Thursday, November 12, 2009

Ironing a Record

I have this really faded memory. The kind that may have been a dream, may have actually happened, may have been seen on TV. It is of a record that was left in the sun in the back window of a car. And the thing got so hot that it melted into a wavy bubbly oval, like a tortilla cooking. When my Grandma Virginia wanted to do the impossible she would call it "ironing a record". Being a visual person, I always loved the mental picture of my Grandma in an apron with an ironing board and an old warped 45.

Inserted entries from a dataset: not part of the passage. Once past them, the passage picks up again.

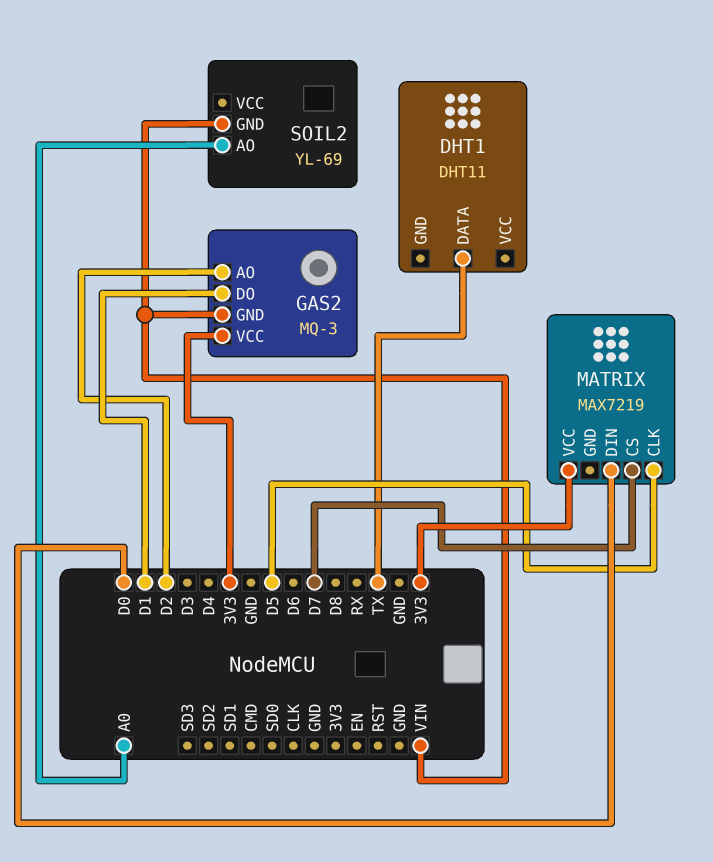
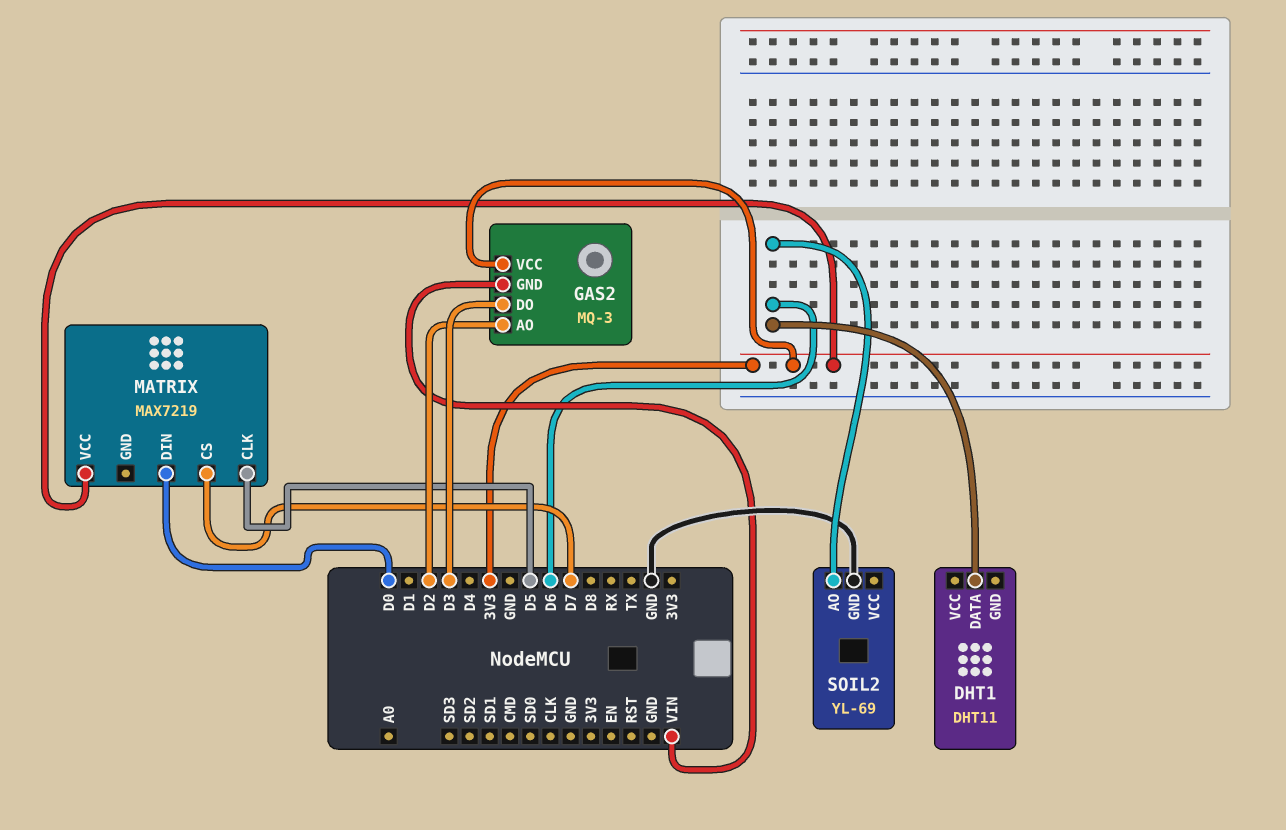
DHT1 pin DATA: TX -> D6
GAS2 pin DO: D1 -> D3
SOIL2 pin AO: A0 -> D6
SOIL2 pin GND: VIN -> GND

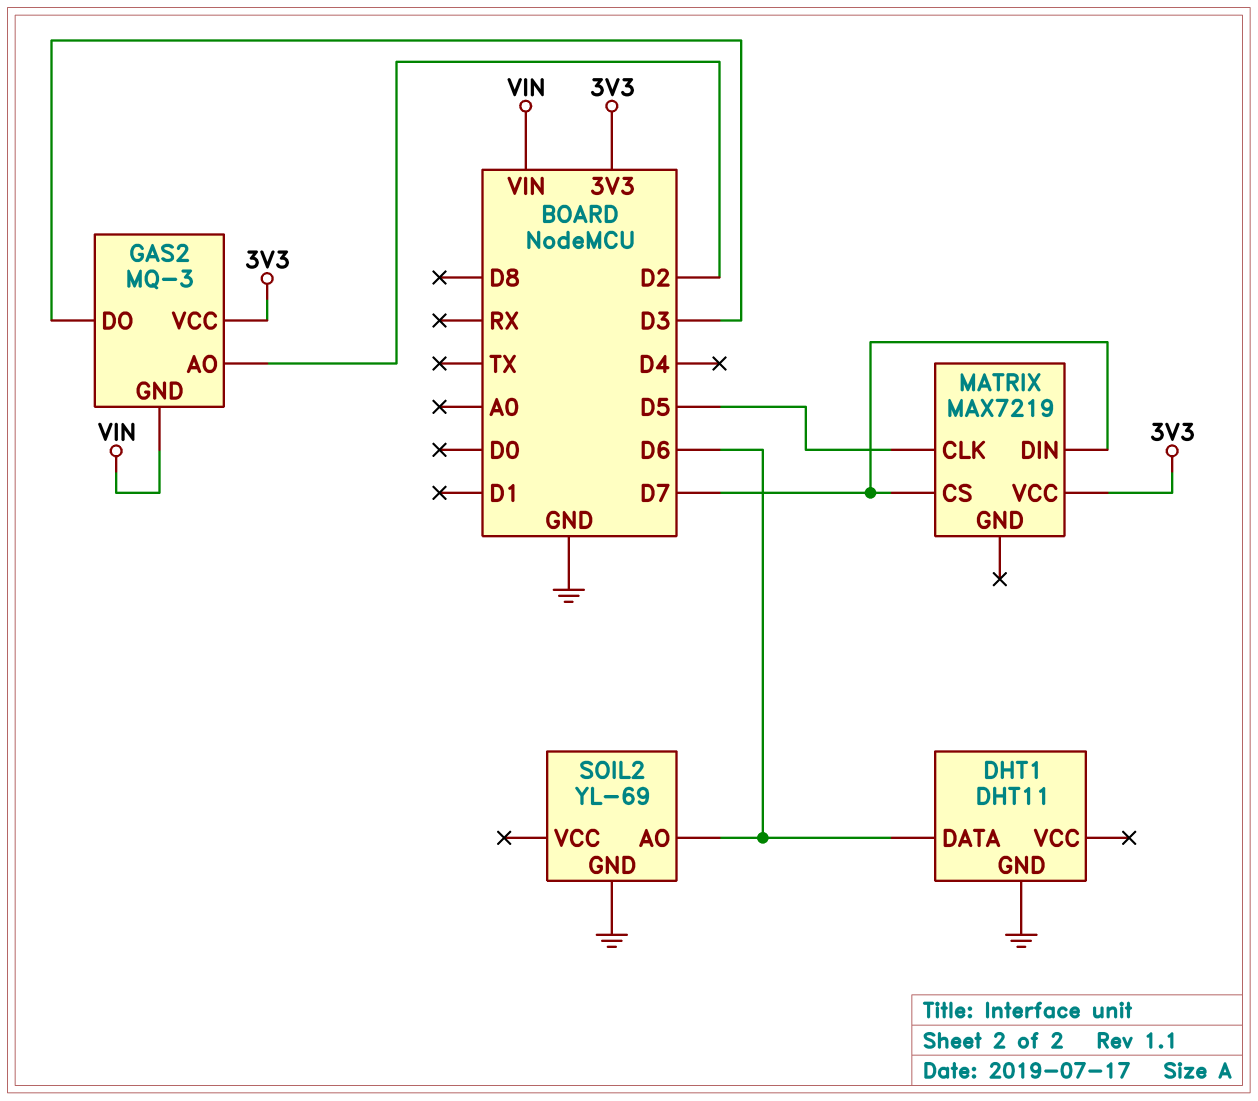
DHT1 pin GND: none -> GND
MATRIX pin DIN: D0 -> D7

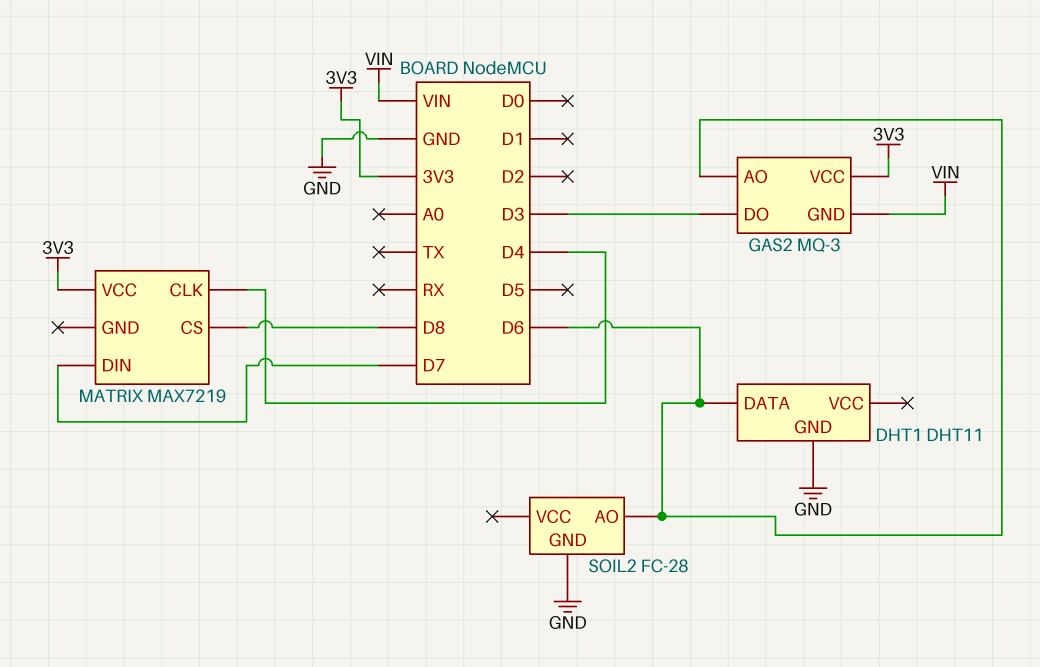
GAS2 pin AO: D2 -> D6
MATRIX pin CLK: D5 -> D4
MATRIX pin CS: D7 -> D8
SOIL2: YL-69 -> FC-28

When I was living in the Avenues in Salt Lake one Sunday these women came in from another ward and did a little skit in Relief Society. One of them had THE highest stilettos I have ever seen at church. At some point the woman leaned over the table to pretend to answer the phone and her high heel caught in the crocheted table covering. I was frozen. She was inches away. Do I stand up and stop her and unloosen her heel and make them start the skit over? Does she know she's caught? And around the time I am processing, sure enough, her heel slices right through and tears a hole in it a foot long and wide. It is a handmade work of art. I am now sick to my stomach. She makes a surprised and horrified face before she sits down for the rest of the meeting. I can't think of anything else but this tablecloth.

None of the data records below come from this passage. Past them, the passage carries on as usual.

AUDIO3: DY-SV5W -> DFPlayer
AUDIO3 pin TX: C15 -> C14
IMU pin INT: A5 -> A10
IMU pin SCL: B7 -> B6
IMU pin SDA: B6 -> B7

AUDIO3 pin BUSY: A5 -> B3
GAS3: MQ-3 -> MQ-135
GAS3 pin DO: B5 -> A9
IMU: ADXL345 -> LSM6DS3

At the end of the meeting I stay in my place waiting for all of the female traffic to sort of thin out. A woman comes over to the table to clear it off. She reverently picks up the tablecloth and folds it up, then turns right to me and says, "I don't even know how to fix this. Do you know someone that can fix this?" And I say, "I can," and hold out my arms. She sort of jumps back and then hands it to me. I am not sure why I said it, it was only a hunch I could do it, but I felt I could. So I take it home and get out a needle and thread. I pick up the torn strands, figure out where they connect in the pattern and then sew them up. When I was done, I could still tell where it had been torn. I was kind of sad so I put it down and walked away from it. (Something Grandma taught me...) The next day when I looked at it again I didn't know where the tear was anymore, I couldn't find it. I was marveled. What really are the odds the woman would turn and ask that question right to the person who could fix it? 1/60? What are the odds I would be sitting right there in that seat? 1/2,000? What are the odds I would even be in Salt Lake, or in that ward, on that day? 1/18,000,000,000,000?? God...is great.

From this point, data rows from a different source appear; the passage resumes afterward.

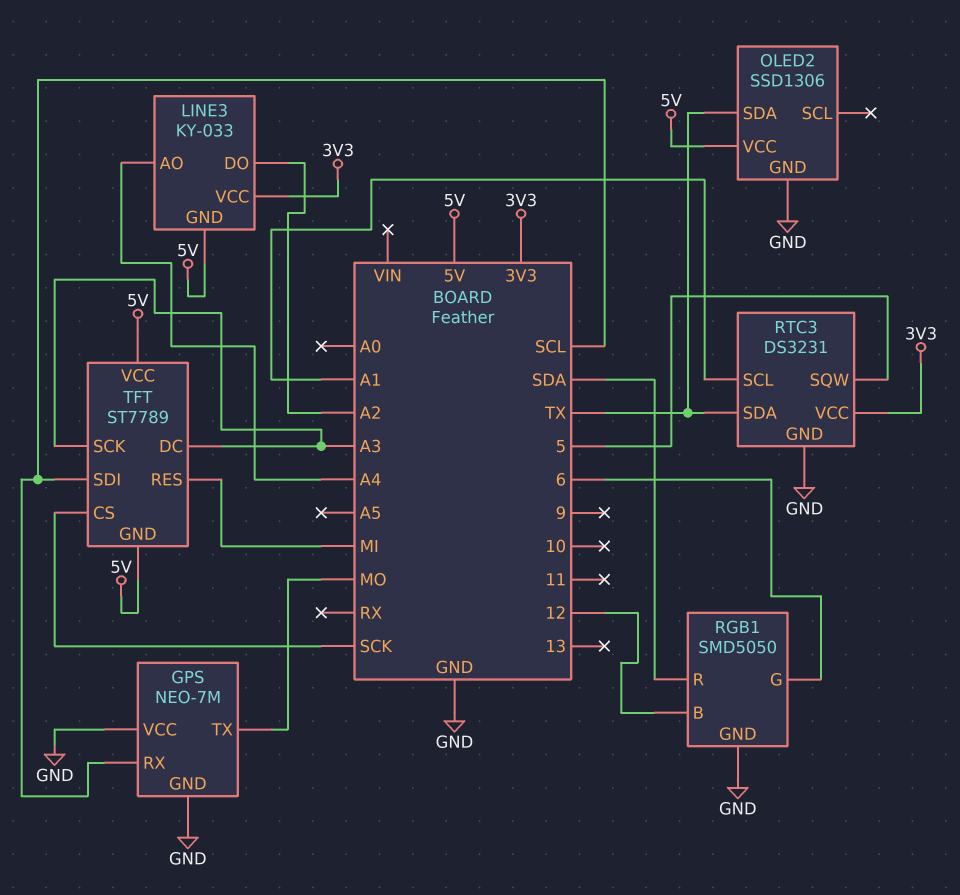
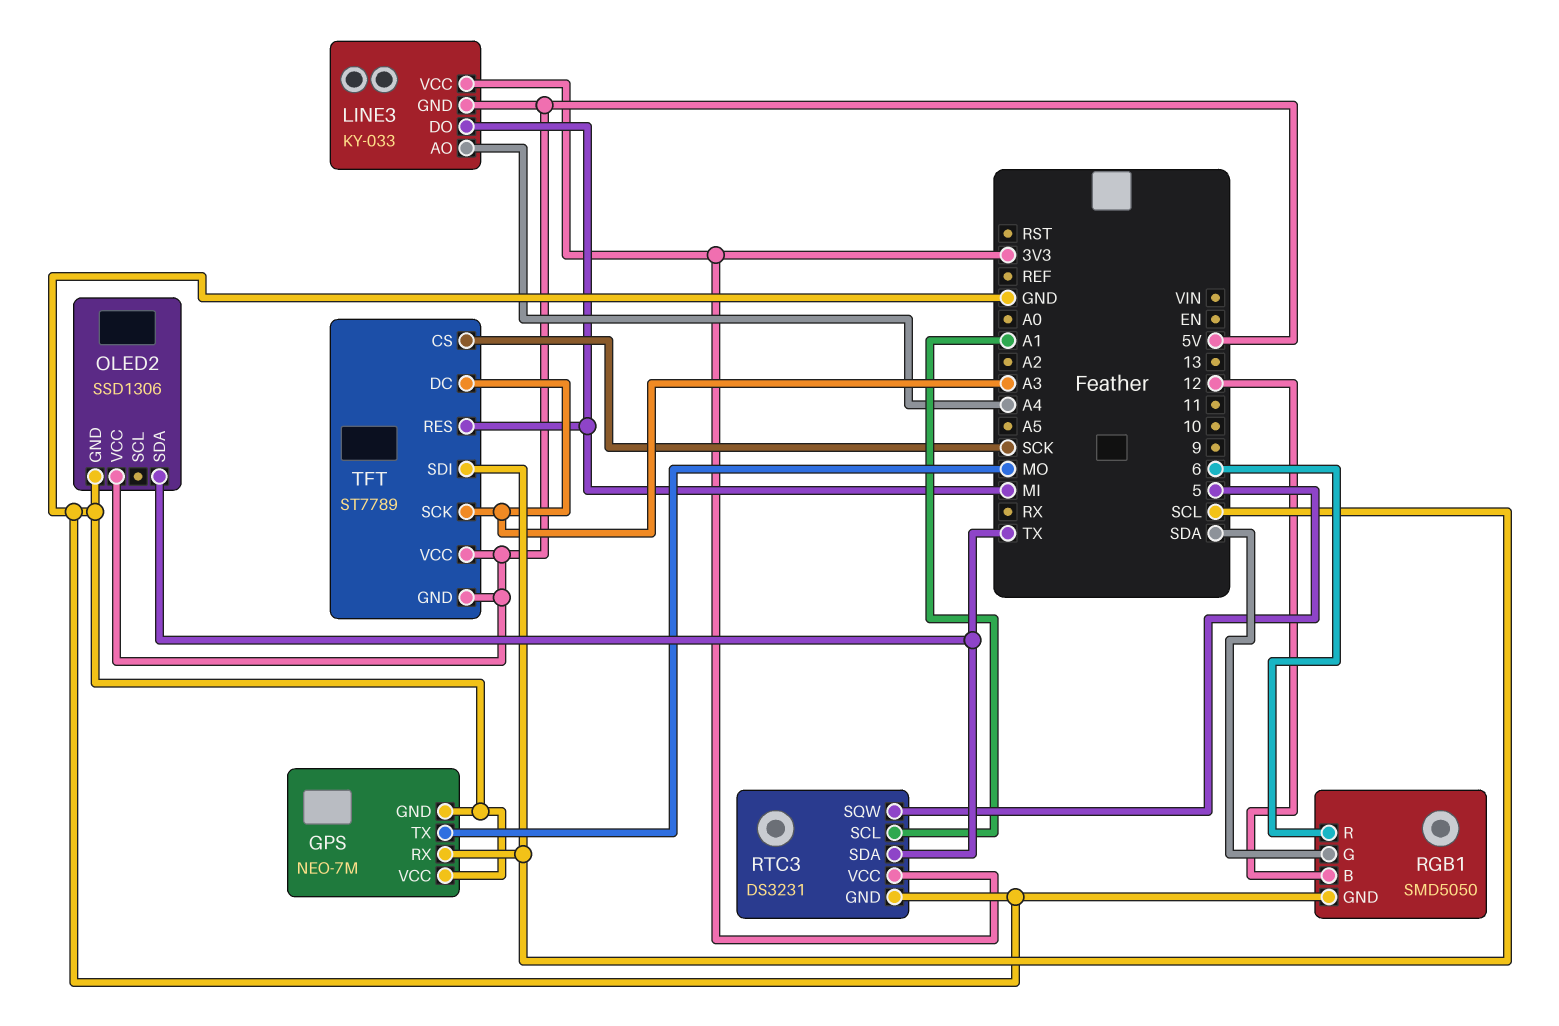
LINE3 pin DO: A2 -> MI
RGB1 pin G: 6 -> SDA
RGB1 pin R: SDA -> 6

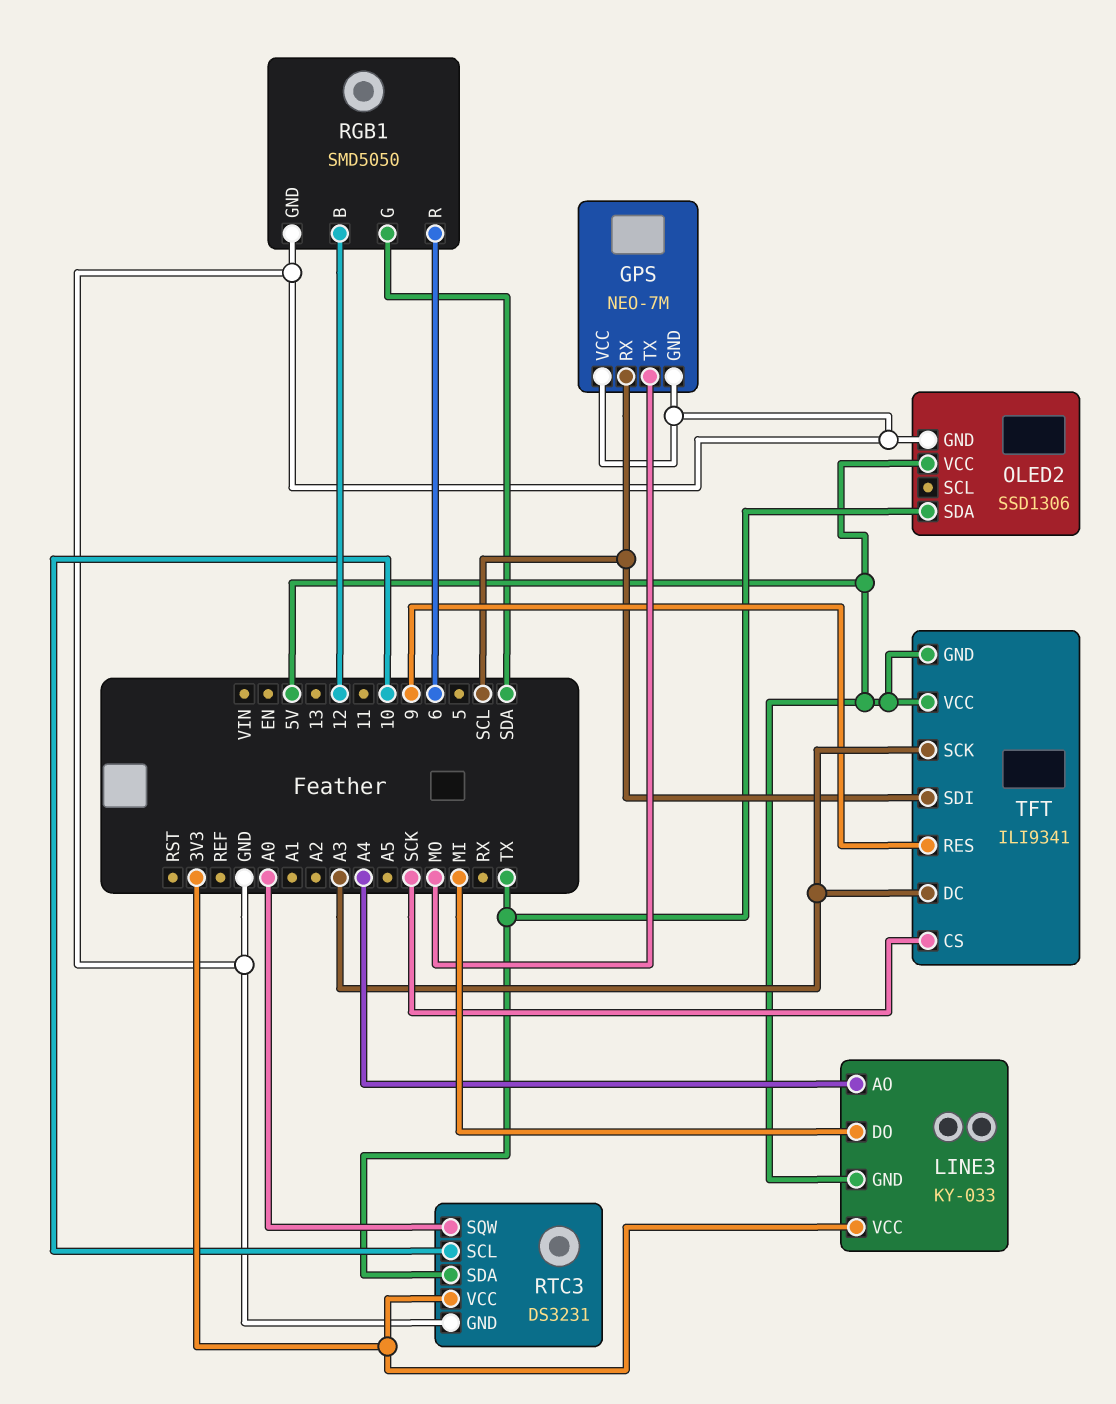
RTC3 pin SCL: A1 -> 10
RTC3 pin SQW: 5 -> A0
TFT: ST7789 -> ILI9341
TFT pin RES: MI -> 9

When people ask me what I do, I really have no answer. It depends on the shoot. 'Technically" I do make-up and props and wardrobe for commercials so my title usually reads, "Art Director" on the crew sheet. But really each shoot is a unique set of problems that I get to try and solve. Like a puzzle. Or a riddle. I used to work retail and the necklaces used to turn into a rat king in shipping sometimes and I was the only volunteer to untangle the messes. I loved it. Today it dawned on me, I am a record ironer. I had two illegitimate kids and was a dead broke single mom who was working three jobs and trying to go to school, now I am a happily employed happily married mother of two beautiful kids sealed to their Dad in the temple. I used to be a half a pack a day smoker with a loose grasp on the definition of integrity and now I'm a Relief Society Secretary. (For 1.75 GPA me, that is a big deal.) I used to live in homes of strangers and at the mercy of friends and move from place to place at least twice a year and now I am a homeowner thanks to the spirit that helped me find a silly house for a song in my great old neighborhood. And all of these things about me that I am making sound so awesome do not belong to me. Be clear about this, if I am awesome at any of these things, if I have a moment where I am an awesome Mom or a great cook or a compassionate listener, it is because of my Grandmother. Her genes and her influence and her testimony and her prayers. It's not mine to brag over, any of it. My good qualities, my happy life, my love of God, all belong to her. I love her. I cherish her. I will miss her.